Your task: Copy the data exactly. Images are the one exception.

Records supplied:

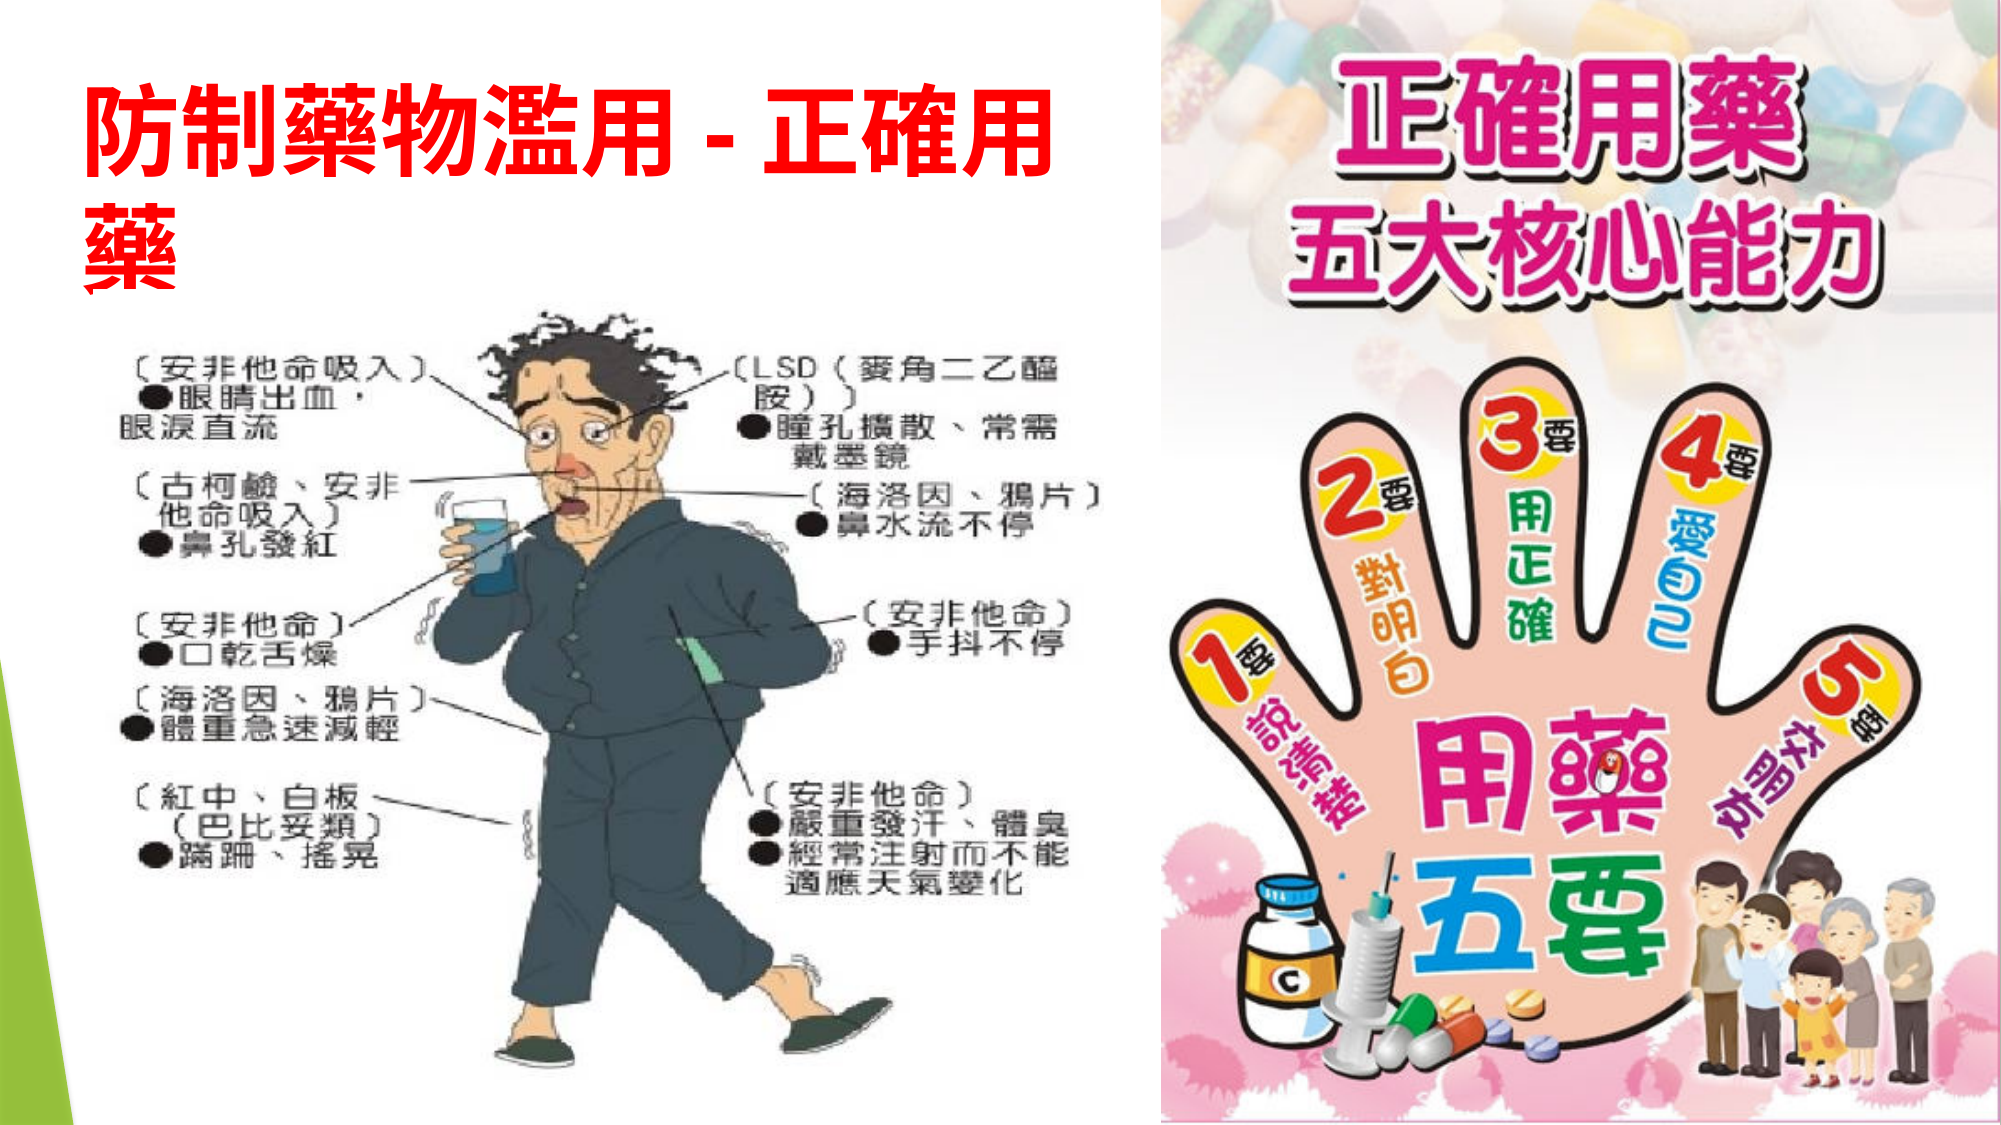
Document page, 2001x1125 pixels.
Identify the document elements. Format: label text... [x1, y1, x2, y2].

picture [92, 289, 1104, 1088]
picture [1161, 0, 2000, 1125]
title 防制藥物濫用-正確用藥 [65, 60, 1156, 223]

Your solution:
Document page, 2001x1125 pixels.
Identify the document elements. Format: label text... [x1, y1, x2, y2].

picture [92, 289, 1104, 1088]
picture [1161, 0, 2000, 1125]
title 防制藥物濫用-正確用藥 [65, 60, 1156, 223]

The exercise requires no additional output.